As Trump was arrested yet again on Thursday following his fourth indictment this year – and the second related to his efforts to overturn his 2020 election loss to Democrat Joe Biden – his support among Republican voters has been surging.

But more troubling in the long term for Trump, who is the front-runner by a wide margin in the race for the 2024 Republican presidential nomination, is the reaction among independents like Clarcq to his legal troubles.

Arizona is one of six presidential swing states that will have a large say in who wins next November’s election, and which Biden narrowly won by just over 10,000 votes in 2020.

Independents are now the biggest voting bloc in the state, outnumbering Republicans and Democrats, according to new voter registration data released last month by the Arizona Secretary of State.

In Reuters interviews with 15 independents in Arizona about Trump’s arrest in Georgia on Thursday, only one said they would likely support Trump next November. The rest, like Clarcq, were repulsed by Trump’s efforts to overturn the 2020 election and what they see as his role in instigating the Jan. 6, 2021, assault on the U.S. Capitol by his supporters.

“I’m glad he’s been indicted,” said Susan Aitken, 71, a registered independent who voted for Trump in 2016. Aitken said she supports the Georgia charges.

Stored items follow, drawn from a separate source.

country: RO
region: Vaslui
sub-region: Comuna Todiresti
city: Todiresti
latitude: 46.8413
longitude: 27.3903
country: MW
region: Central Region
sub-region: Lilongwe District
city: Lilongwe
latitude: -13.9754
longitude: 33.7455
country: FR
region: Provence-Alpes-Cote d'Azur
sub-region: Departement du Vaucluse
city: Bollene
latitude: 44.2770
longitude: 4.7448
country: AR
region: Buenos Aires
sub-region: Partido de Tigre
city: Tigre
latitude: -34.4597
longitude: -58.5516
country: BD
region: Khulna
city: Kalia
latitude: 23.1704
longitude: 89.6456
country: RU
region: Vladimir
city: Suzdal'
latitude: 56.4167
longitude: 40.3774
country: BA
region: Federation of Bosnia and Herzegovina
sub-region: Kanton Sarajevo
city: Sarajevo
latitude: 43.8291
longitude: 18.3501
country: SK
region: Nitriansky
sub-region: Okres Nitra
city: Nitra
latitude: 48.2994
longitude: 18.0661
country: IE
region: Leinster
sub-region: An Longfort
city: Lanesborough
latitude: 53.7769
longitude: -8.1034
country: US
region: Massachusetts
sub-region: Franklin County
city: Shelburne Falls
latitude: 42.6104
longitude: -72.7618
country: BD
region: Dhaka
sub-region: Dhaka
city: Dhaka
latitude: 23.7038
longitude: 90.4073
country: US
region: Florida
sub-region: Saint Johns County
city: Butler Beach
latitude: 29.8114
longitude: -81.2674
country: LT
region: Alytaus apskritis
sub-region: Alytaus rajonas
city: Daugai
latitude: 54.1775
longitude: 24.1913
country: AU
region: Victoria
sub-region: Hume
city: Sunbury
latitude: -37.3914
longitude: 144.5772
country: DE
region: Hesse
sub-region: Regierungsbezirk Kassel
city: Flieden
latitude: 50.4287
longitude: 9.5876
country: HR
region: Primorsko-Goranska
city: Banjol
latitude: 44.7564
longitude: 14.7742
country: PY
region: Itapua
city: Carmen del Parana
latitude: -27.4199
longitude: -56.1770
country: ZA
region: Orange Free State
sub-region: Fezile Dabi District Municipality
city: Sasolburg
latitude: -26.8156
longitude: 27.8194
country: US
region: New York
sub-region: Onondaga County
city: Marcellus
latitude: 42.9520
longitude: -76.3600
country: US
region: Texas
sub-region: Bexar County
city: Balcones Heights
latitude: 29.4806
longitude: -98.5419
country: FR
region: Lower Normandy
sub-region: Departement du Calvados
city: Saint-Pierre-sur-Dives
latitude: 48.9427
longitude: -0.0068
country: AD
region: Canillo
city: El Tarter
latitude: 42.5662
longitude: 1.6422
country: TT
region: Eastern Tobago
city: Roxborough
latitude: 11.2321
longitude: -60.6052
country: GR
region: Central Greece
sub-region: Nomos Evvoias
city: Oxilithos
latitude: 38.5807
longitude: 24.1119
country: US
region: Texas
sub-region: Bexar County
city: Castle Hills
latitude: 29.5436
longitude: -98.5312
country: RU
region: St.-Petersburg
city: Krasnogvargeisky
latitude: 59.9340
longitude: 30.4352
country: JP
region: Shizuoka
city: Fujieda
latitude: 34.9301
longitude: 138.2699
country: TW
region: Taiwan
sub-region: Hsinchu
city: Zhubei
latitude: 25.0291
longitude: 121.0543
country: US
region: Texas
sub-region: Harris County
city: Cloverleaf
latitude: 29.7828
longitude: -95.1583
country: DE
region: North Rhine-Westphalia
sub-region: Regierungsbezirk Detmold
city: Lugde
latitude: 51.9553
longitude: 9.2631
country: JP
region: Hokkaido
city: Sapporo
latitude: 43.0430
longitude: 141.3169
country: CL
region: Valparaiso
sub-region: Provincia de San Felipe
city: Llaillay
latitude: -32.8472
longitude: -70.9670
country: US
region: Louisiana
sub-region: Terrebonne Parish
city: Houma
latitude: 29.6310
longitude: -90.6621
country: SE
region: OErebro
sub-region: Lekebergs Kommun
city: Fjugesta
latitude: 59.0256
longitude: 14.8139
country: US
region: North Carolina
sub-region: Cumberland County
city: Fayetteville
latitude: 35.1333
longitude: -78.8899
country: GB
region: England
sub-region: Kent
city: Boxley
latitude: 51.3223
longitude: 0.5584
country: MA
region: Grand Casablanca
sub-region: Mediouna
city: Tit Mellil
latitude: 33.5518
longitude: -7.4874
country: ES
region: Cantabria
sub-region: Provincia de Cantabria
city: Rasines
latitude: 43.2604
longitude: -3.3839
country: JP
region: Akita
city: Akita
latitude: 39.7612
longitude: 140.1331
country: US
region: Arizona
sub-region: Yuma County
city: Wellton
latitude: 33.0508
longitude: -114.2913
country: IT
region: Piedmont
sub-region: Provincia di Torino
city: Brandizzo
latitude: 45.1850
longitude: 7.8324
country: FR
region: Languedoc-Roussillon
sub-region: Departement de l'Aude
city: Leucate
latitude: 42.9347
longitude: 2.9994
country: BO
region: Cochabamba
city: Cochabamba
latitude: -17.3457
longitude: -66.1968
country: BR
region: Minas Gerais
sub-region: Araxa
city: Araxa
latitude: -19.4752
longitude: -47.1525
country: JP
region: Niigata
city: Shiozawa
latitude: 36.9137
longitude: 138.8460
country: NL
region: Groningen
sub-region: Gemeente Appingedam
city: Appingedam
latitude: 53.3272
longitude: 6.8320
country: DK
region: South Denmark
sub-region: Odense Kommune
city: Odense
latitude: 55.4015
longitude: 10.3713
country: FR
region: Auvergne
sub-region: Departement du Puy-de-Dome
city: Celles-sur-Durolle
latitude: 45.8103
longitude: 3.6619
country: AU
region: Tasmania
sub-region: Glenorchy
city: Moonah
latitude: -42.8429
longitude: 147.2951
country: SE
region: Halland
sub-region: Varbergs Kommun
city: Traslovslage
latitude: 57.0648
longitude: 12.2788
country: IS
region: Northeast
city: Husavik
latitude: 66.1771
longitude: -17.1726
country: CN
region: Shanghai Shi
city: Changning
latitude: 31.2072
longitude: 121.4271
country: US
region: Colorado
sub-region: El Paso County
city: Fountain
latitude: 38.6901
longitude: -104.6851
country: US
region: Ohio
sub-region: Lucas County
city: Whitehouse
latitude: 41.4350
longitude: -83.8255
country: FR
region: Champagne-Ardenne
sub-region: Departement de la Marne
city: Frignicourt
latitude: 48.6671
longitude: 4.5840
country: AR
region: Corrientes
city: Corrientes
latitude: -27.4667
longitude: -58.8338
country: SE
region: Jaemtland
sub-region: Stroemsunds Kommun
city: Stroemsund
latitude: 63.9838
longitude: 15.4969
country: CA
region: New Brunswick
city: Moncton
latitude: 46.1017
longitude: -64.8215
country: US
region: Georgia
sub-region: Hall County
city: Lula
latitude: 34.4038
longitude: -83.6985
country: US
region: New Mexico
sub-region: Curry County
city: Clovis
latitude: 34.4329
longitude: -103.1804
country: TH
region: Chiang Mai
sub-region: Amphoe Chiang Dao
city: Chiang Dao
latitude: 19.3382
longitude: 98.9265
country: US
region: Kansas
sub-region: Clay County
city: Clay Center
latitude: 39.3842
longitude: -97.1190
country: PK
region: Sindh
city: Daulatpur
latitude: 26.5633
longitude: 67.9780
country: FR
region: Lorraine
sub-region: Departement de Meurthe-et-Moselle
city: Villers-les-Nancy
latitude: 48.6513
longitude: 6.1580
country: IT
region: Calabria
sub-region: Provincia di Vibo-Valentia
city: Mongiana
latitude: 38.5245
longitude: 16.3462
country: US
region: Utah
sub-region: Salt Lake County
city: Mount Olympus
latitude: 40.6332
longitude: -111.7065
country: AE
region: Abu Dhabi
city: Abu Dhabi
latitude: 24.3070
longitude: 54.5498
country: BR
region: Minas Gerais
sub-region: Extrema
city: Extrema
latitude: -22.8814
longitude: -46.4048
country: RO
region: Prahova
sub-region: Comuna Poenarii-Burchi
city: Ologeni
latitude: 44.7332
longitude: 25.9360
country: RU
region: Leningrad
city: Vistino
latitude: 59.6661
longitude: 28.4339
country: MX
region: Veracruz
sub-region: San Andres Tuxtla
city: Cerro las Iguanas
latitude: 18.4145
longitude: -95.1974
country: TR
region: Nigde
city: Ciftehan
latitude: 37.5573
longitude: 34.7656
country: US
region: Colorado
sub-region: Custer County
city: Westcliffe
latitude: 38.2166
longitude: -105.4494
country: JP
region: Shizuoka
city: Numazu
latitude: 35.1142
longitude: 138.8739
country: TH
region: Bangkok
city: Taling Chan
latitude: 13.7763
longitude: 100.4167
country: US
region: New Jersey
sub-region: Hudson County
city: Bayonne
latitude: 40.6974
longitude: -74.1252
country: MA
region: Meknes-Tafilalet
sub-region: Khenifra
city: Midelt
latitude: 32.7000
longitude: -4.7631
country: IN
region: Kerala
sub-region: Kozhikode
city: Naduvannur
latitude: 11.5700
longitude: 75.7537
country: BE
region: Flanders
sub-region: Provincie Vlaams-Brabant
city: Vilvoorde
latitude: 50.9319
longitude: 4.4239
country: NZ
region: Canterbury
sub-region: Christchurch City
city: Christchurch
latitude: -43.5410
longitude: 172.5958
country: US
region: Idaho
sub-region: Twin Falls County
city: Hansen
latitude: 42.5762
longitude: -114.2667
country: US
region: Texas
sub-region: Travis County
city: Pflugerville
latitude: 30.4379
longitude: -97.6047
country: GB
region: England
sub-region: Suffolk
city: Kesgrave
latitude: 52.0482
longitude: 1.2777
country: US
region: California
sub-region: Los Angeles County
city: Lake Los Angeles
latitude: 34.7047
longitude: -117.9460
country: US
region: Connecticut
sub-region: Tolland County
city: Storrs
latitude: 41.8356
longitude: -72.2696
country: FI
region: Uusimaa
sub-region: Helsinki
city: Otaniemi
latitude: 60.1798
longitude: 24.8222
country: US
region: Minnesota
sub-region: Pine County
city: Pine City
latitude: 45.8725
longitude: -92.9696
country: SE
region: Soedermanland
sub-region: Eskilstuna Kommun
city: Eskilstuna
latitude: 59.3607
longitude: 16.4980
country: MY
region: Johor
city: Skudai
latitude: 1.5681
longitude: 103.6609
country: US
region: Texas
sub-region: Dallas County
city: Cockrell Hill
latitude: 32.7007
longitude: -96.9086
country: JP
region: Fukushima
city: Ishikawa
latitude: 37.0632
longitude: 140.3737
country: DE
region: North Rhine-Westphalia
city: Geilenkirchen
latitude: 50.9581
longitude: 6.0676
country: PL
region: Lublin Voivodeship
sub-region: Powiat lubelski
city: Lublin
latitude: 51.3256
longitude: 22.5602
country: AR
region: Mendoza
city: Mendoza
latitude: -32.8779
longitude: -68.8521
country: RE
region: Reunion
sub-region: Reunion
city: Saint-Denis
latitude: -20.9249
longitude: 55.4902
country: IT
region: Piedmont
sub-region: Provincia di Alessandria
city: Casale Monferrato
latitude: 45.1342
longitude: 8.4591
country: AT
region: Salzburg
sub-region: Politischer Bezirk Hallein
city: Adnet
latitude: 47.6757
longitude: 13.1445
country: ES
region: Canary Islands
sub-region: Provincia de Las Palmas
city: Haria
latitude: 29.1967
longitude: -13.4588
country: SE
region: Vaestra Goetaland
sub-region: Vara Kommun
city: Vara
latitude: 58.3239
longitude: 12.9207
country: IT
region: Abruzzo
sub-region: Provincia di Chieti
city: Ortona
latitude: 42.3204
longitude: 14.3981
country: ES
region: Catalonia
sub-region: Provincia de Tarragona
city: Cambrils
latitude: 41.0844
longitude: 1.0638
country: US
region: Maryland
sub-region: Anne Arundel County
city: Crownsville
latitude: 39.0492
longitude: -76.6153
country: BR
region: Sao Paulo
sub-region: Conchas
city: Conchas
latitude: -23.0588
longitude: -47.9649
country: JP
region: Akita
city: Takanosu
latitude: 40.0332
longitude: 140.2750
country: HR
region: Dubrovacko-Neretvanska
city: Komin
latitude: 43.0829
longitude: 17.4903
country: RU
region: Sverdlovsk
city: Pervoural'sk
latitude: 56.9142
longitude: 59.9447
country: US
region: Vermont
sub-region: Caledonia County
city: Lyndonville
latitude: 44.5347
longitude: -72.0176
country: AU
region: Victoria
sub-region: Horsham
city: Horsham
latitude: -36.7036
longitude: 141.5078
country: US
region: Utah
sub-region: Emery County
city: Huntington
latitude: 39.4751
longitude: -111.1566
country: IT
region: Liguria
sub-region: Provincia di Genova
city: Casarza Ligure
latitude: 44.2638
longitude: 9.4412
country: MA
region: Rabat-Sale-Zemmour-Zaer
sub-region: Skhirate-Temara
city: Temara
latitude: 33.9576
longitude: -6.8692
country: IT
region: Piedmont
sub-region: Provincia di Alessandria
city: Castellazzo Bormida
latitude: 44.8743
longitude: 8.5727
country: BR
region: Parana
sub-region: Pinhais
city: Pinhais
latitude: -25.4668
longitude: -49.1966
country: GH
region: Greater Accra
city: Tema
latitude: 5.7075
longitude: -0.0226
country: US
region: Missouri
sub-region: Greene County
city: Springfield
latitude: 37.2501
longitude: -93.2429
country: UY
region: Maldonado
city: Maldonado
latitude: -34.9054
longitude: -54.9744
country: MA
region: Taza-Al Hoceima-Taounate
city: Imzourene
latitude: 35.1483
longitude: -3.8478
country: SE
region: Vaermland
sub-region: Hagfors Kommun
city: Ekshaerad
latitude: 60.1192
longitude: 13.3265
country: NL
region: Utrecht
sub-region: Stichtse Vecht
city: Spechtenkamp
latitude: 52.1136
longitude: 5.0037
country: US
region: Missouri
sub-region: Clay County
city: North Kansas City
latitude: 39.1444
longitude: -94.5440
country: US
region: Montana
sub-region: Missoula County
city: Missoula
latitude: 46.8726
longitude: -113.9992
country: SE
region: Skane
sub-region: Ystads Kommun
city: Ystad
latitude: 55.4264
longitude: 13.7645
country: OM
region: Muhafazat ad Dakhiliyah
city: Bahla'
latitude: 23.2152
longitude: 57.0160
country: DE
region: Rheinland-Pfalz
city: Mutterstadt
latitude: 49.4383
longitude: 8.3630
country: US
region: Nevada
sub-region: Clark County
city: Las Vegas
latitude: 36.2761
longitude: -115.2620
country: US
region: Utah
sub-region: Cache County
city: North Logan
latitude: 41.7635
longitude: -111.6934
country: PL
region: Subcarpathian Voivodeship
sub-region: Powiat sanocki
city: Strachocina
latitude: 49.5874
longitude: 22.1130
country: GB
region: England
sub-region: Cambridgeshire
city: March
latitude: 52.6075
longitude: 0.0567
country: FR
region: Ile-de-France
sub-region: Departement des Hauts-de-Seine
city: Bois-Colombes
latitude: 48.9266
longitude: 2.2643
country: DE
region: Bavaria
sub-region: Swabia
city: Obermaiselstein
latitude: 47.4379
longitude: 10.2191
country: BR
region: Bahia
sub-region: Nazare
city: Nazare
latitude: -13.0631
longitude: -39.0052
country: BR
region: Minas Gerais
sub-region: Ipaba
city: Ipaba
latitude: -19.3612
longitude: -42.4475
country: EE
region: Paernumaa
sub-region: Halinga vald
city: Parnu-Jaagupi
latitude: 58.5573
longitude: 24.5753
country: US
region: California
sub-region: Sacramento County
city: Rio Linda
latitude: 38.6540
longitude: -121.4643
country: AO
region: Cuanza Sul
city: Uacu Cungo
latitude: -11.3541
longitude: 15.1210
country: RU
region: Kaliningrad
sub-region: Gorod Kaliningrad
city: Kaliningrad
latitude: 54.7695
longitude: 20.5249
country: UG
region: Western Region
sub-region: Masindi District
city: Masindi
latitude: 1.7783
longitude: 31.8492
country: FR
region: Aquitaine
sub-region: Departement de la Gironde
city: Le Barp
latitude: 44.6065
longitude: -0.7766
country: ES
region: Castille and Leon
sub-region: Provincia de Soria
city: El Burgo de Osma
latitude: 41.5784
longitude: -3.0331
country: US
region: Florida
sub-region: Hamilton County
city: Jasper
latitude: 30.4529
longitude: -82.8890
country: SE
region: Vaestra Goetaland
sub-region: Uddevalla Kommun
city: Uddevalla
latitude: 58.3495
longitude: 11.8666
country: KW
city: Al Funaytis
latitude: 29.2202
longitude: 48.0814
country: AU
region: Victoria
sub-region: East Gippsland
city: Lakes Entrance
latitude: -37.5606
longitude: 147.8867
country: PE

“He was already talking about overturning the election even before he lost. Anybody else would be in jail by now.”

A Trump spokesman did not comment on what he described as a small, unscientific sample of independent voters.

In a July Reuters/Ipsos poll, 37% of independents nationally said the criminal cases against Trump made them less likely to vote for him for president, compared to 8% who said they were more likely to do so.

INDEPENDENTS UNDECIDED

Trump faces 13 felony counts including racketeering, which is typically used to target organized crime, for pressuring state officials in Georgia to reverse his election loss and setting up an illegitimate slate of electors to undermine the formal congressional certification of Biden’s victory.

Trump also faces New York state charges over an alleged hush money payment to a porn star, and two sets of federal charges – one case in Washington involving election interference and one in Miami involving classified documents he retained after leaving office in 2021.

He faces 91 criminal counts in total.

Thom Reilly, a political professor at Arizona State University who has authored studies on independent voters, said recent elections in Arizona and in other battleground states show that independents have been the key swing votes in close elections.

“The winning party in the last four election cycles carried political independents,” Reilly said. In Arizona in 2020 – which Biden won by less than a percentage point – Biden carried independents by 9% over Trump, showing how crucial they were to Biden’s victory in the state, Reilly said.

Independents have yet to make up their mind about which 2024 candidate they prefer with one in five preferring Biden, the same number preferring Trump and the majority undecided in the July Reuters/Ipsos poll.

Strategists said that while the latest indictment will help Trump solidify support within his base and win the Republican nomination, his ability to capitalize on his legal troubles will be more limited in next year’s general election, when he will have to win over more skeptical moderate Republicans and independents.

Stu Rothenberg, a non-partisan political analyst, said Trump is in danger of losing enough independents and moderates to lose next year’s election, in part because of the indictments.

“Close elections are won at the margins,” Rothenberg said.

But some independents are still supporting the brash former reality TV showman, who asserts without evidence he is a victim of a judicial system biased against Republicans.

“I would vote for Trump, even though he’s been indicted,” said Dan Gilbank, 60. “This indictment is a political hit job.”